> **TASK OBJECTIVE**
Please copy, with no word changed, only the run of lines that opens with the line containing "UN environment" and closes with the last line below.

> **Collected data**
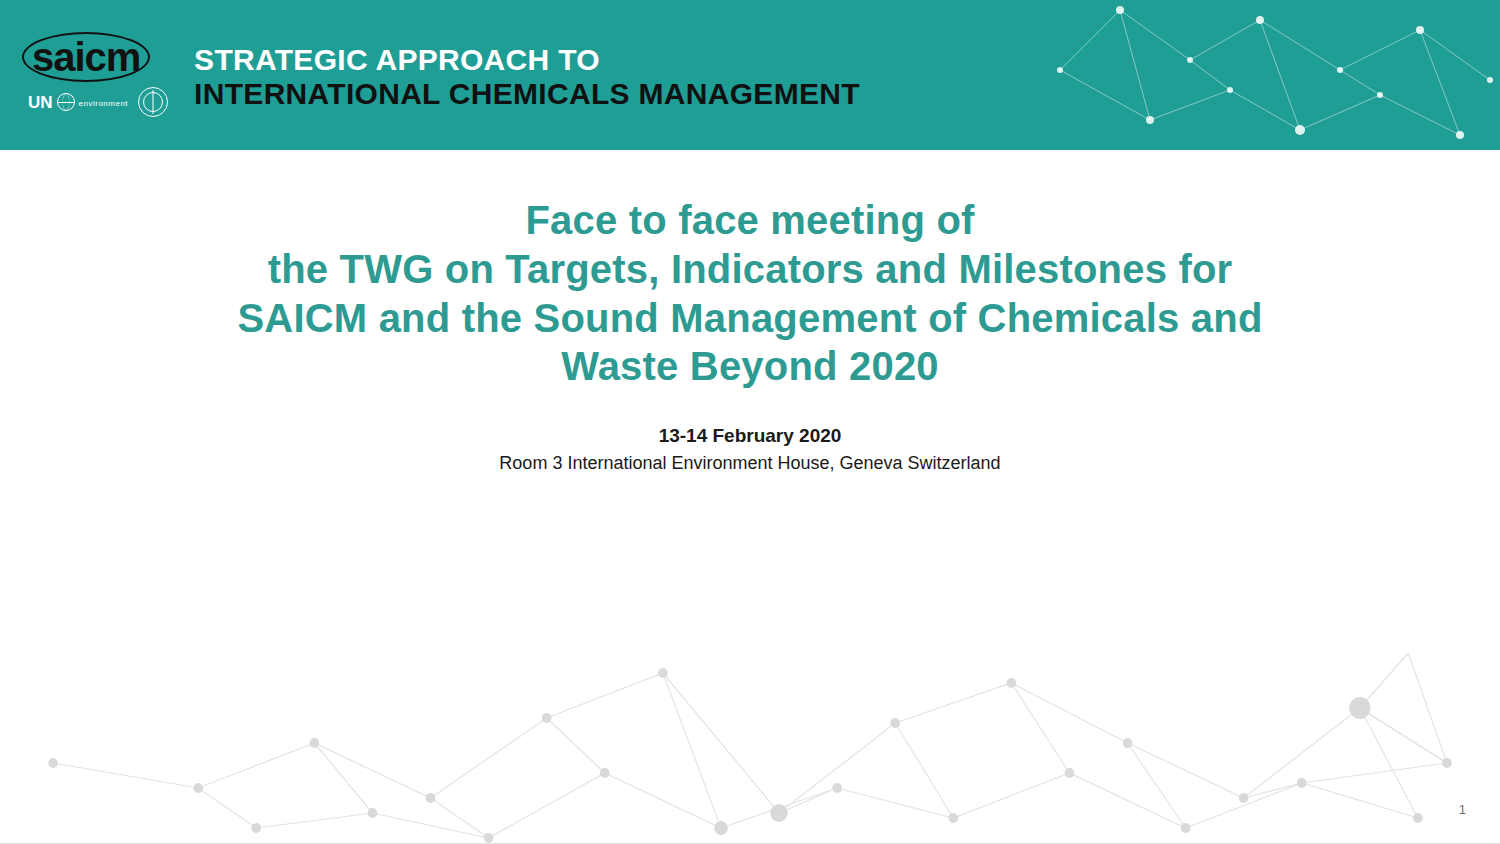saicm
UN environment
Strategic Approach to International Chemicals Management
Face to face meeting of
the TWG on Targets, Indicators and Milestones for SAICM and the Sound Management of Chemicals and Waste Beyond 2020
13-14 February 2020
Room 3 International Environment House, Geneva Switzerland
1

> **REPLY TO THE EXERCISE**
UN environment
Strategic Approach to International Chemicals Management
Face to face meeting of
the TWG on Targets, Indicators and Milestones for SAICM and the Sound Management of Chemicals and Waste Beyond 2020
13-14 February 2020
Room 3 International Environment House, Geneva Switzerland
1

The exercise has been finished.